Would some sort of peg-and-hole system be strong enough? Or would I need to run some support bars underneath to _really_ make it sturdy?


----------



## woodnthings (Jan 24, 2009)

*Not really "butted" but edge to edge joined*

Butted usually means end to end. You can join multiple lengths edge to edge in sections then glue the sections together to form one large surface. No structural supports underneath are necessary unless the whole slab is free floated on legs on either ends. Glue, properly applied and clamped is stronger than the wood itself in most cases.
Your problem will be leveling the whole slab out once it's in it's final width. Normal home shop planers will handle 12" to 15" and you will probably end up with 30" or so. Handplaning or belt sanding or a source with a wide belt sander are your choices. Cabinet shops will be a source for the wide belt sander or a school shop. :thumbsup: bill


----------



## Shpigford (Aug 7, 2009)

Thanks for the reply Bill. So do you think I could forgo the peg/hole bit completely and just use glue and clamps?


----------



## woodnthings (Jan 24, 2009)

*Yup!*

Pegs, dowels and bisquits, don't really add strength. and are a pain to line up correctly with out jigs and such, so why bother?:thumbsup: bill


----------



## skymaster (Oct 30, 2006)

Just buy a pc of butcherblock, way easier and cheaper in the end. That is what the table in the pic is, just mounted on legs :}


----------



## cabinetman (Jul 5, 2007)

Long edge gluing and clamping is all that's necessary. It may be easier to control doing only two or three at a time.

If the series of boards are dimensioned and machined properly, they can be just edge glued and clamped. You could get good rips from the table saw, or from a jointer for the mating edges. I use a block sander and give the mating edges a quick swipe before glue up just to get a smooth clean edge.

I don't use biscuits as IMO, they don't insure alignment. There is enough spacing to allow the biscuit to slide in, and there is room for glue. That minimal gap can allow for movement while gluing and clamping. If anything I may use a spline. Pegs/dowels for this procedure are really a waste of time.

What will insure alignment is the use of cauls. They are strips of wood or other material, with a straight edge that get clamped on edge across the series of boards, top and bottom, that are being glued up. What the process will look like is cauls across the boards, and clamps on the cauls. This keeps everything flat and tight. I don't suggest using tapered cauls, which are supposed to account for the caul bending. I use cauls that are massive enough in their thickness and width that don't bend. Some are wood, some are metal. For the glue up, waxed paper can be used between the cauls and the boards as a glue barrier.

As for the offset that may result of boards slipping under being clamped, or due to overclamping, a wide belt sander would be the most ideal method. Just treating the offset, may leave a high and low wave along the board. You just can't scrape or sand the high edge, as that board may be high on that joint and low on the other edge. IOW, the whole top across the glue up has to be uniformly leveled to the lowest point.

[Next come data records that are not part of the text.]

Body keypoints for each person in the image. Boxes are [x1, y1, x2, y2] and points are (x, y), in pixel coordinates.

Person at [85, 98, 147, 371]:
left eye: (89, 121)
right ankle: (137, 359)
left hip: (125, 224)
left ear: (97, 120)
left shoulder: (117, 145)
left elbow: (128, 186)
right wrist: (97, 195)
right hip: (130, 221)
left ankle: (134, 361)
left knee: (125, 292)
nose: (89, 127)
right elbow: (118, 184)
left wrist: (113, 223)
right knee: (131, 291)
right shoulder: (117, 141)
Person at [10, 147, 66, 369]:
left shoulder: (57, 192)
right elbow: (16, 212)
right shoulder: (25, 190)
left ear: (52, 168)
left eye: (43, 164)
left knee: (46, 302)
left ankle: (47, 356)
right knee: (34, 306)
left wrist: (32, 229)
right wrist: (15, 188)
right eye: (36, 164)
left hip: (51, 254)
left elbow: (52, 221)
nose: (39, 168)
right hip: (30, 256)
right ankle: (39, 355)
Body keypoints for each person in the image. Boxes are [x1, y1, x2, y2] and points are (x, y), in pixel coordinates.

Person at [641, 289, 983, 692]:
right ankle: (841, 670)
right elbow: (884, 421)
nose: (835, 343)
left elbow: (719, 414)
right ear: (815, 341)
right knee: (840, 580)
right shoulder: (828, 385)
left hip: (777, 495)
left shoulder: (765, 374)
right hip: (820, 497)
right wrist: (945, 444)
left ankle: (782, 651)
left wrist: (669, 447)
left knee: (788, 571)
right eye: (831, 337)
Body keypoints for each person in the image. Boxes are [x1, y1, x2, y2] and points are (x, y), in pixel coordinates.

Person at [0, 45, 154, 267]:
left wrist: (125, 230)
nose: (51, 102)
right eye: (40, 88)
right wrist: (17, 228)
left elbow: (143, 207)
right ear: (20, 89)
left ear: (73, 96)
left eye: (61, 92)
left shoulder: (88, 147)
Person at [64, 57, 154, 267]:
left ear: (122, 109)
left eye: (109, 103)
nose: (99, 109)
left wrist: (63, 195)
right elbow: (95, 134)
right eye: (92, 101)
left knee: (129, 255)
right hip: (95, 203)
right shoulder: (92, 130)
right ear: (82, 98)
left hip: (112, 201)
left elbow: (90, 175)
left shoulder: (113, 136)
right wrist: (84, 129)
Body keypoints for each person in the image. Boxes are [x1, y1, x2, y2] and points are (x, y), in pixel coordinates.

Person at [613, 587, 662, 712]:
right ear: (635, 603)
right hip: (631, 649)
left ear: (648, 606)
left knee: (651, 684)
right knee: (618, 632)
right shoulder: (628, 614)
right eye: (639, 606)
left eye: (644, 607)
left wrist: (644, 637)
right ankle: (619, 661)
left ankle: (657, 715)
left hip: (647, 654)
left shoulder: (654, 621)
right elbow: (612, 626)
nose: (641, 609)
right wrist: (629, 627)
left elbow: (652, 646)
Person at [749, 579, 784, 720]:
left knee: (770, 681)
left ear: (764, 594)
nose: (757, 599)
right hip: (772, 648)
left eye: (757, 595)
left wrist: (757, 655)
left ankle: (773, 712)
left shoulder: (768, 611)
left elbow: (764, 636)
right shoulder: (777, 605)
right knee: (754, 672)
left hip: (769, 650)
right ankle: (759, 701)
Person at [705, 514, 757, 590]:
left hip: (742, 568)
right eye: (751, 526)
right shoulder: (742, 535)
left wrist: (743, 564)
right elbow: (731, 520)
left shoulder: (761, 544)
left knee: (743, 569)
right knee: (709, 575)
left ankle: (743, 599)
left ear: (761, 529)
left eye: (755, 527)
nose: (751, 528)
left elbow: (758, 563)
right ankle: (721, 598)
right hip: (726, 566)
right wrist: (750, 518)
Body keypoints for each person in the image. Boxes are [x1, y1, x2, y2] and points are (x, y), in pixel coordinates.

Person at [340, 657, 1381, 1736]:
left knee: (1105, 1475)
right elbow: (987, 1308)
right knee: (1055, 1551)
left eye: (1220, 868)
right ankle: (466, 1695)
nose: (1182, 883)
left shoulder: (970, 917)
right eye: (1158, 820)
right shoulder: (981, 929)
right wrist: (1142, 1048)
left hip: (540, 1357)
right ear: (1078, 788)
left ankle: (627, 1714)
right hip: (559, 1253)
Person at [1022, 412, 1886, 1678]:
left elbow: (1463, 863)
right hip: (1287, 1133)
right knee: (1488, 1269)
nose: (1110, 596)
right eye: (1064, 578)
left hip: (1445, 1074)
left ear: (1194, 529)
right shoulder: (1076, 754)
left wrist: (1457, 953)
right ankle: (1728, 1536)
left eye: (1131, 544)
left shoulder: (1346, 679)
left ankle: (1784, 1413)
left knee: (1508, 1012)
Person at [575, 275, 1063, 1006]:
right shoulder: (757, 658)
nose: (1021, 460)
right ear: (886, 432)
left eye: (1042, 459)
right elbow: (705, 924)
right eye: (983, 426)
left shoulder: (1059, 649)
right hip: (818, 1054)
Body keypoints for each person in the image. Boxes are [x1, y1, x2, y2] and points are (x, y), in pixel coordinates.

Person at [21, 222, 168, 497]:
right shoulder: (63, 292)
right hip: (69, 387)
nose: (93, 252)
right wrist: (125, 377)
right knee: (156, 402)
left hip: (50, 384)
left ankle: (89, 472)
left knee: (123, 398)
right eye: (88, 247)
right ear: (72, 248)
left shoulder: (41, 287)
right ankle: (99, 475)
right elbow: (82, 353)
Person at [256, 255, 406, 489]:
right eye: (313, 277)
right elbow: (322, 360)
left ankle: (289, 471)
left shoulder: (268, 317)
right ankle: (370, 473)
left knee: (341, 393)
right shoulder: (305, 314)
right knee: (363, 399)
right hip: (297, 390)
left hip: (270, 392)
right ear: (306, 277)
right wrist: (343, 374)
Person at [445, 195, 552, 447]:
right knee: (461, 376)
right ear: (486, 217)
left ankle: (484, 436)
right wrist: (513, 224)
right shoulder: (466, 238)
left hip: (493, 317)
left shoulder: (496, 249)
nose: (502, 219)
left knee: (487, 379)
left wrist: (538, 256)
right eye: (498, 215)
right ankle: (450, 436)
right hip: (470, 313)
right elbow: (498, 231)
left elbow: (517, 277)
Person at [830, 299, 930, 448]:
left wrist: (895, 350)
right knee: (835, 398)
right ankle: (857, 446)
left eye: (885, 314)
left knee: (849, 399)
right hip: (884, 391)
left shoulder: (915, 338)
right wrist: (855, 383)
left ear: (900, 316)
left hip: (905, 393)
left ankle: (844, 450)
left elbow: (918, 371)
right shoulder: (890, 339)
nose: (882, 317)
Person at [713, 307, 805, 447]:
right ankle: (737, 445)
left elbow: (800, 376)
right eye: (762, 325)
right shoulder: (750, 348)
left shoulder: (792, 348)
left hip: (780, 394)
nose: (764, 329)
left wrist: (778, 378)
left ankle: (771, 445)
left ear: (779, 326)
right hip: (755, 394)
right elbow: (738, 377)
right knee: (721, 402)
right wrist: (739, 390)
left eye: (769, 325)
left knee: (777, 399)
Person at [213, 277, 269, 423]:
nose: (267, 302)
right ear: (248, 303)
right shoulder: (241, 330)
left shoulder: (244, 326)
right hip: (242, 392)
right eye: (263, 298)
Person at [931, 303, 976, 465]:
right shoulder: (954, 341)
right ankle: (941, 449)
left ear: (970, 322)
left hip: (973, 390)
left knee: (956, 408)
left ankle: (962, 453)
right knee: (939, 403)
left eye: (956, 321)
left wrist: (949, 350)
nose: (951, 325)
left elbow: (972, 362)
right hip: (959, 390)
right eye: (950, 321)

What helps in getting even cross clamping is to alternate which side the clamps are on. IOW, you don't want all the cross clamps on top of the boards.


----------



## JEC559 (Jul 1, 2009)

I just built a table and edge glued them but I also used bisquits to line everything up. I do not have a planer so not all the boards were the exact same thickness. The bisquits helped keep it pretty close.


----------



## The Everyman Show (Jul 10, 2009)

Lots of great ideas and opinions but I personally prefer to use a spline cutter with my router for applying the slots for biscuits. Very accurate and very easy to do. Not every assembly method suits all people but I for one would almost always use biscuits or a loose spline of some kind when gluing up a top like the one you describe. It sure does cut down on the amount of dressing and clean up afterwards. Using a clamp on the underneath and also on top will eliminate a lot of the potential bow when you do your glue up. 
If you use Titebond II (or a similar premix bottle glue) when you do glue your top together just make sure you have a wet rag and damp/dry rag and clean up the glue squeeze out immediately to prevent any long term glue residue stains. This will also help in preventing any future wood stains from being applied unevenly if you do have any left over glue residue on your board.
Good luck with your project.


----------



## scribbles (Mar 2, 2009)

call ikea, 

http://www.ikea.com/us/en/catalog/products/60057852

cheap and easy. It will cost less than the lumber to make.


----------



## rrobor (Jul 22, 2009)

I would put some alignment locators between the boards. Its not so much as glue wont hold, its that boards tend to twist, to bow and other nasty things. With all things in nature time and pressure can slowly do strange things. With biscuits, dowels or a grove and tongue in place, your piece may last for centuaries.


----------